> _GIVEN RECORDS_:

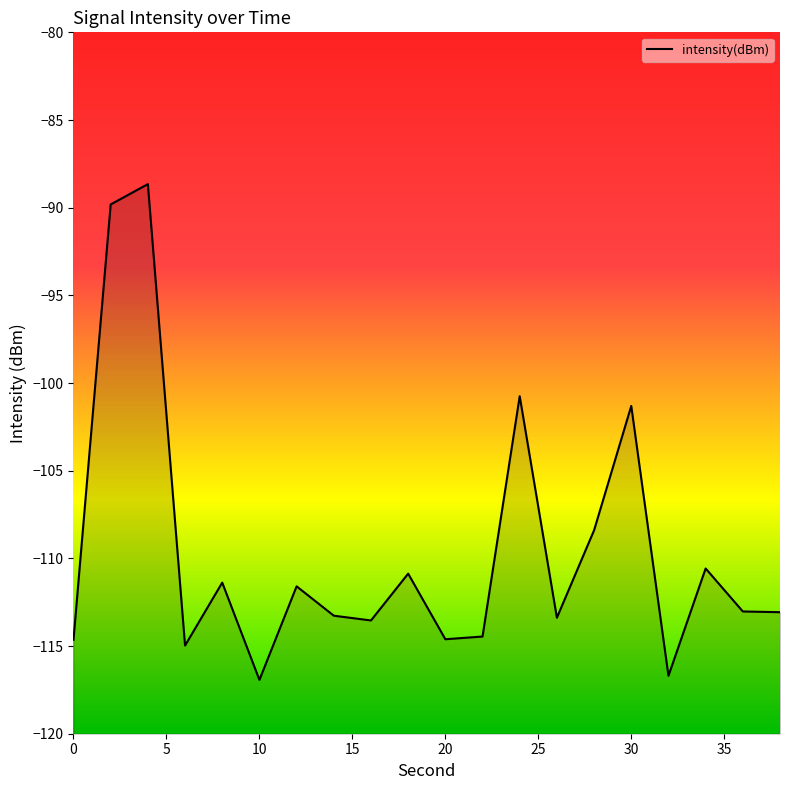

True or false: the data shows -170.7 at 30.

False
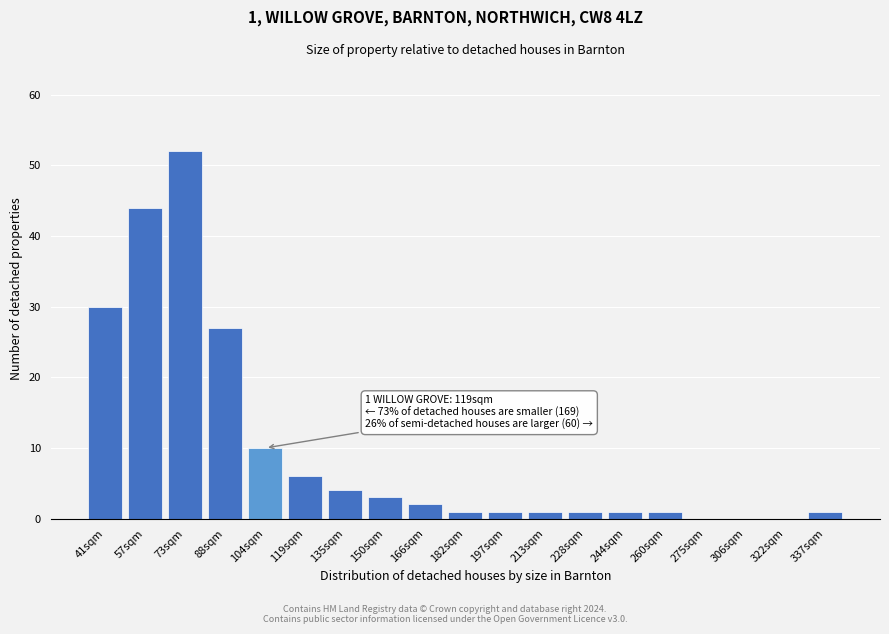

Reading right to left, what are all the values shown in this chart?

337sqm=1	322sqm=0	306sqm=0	275sqm=0	260sqm=1	244sqm=1	228sqm=1	213sqm=1	197sqm=1	182sqm=1	166sqm=2	150sqm=3	135sqm=4	119sqm=6	104sqm=10	88sqm=27	73sqm=52	57sqm=44	41sqm=30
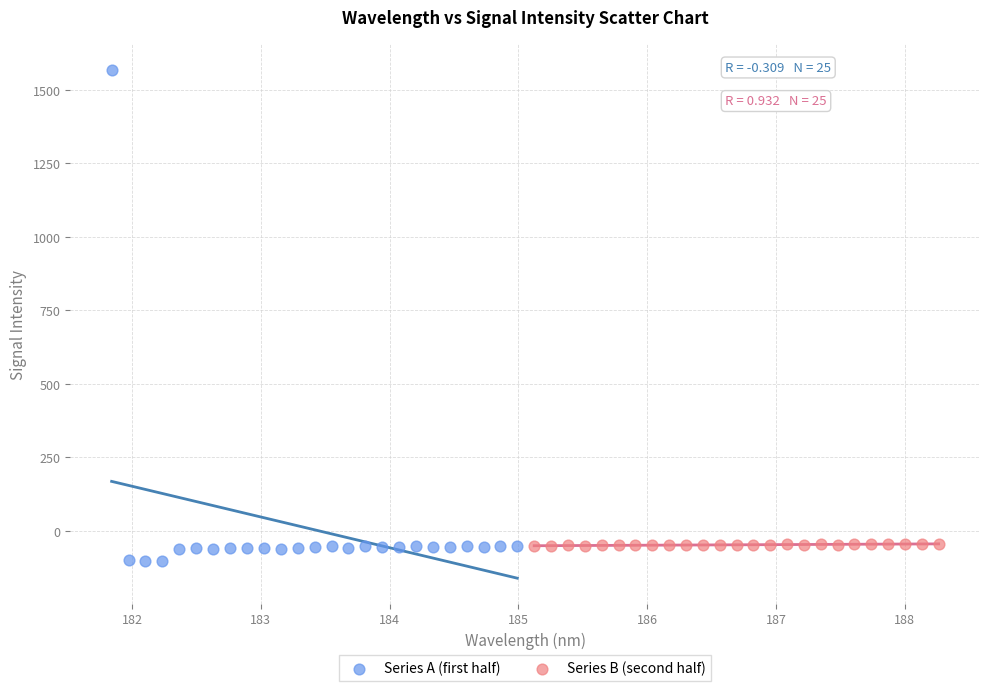

Which series reaches the maximum Y coordinate?

Series A (first half)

> _WHAT IS BEING ASKED_: Copy all of the records above word for word, leaving out the pictures.

> _EXERCISE OUTPUT_:
True or false: the data shows -170.7 at 30.

False

Reading right to left, what are all the values shown in this chart?

337sqm=1	322sqm=0	306sqm=0	275sqm=0	260sqm=1	244sqm=1	228sqm=1	213sqm=1	197sqm=1	182sqm=1	166sqm=2	150sqm=3	135sqm=4	119sqm=6	104sqm=10	88sqm=27	73sqm=52	57sqm=44	41sqm=30

Which series reaches the maximum Y coordinate?

Series A (first half)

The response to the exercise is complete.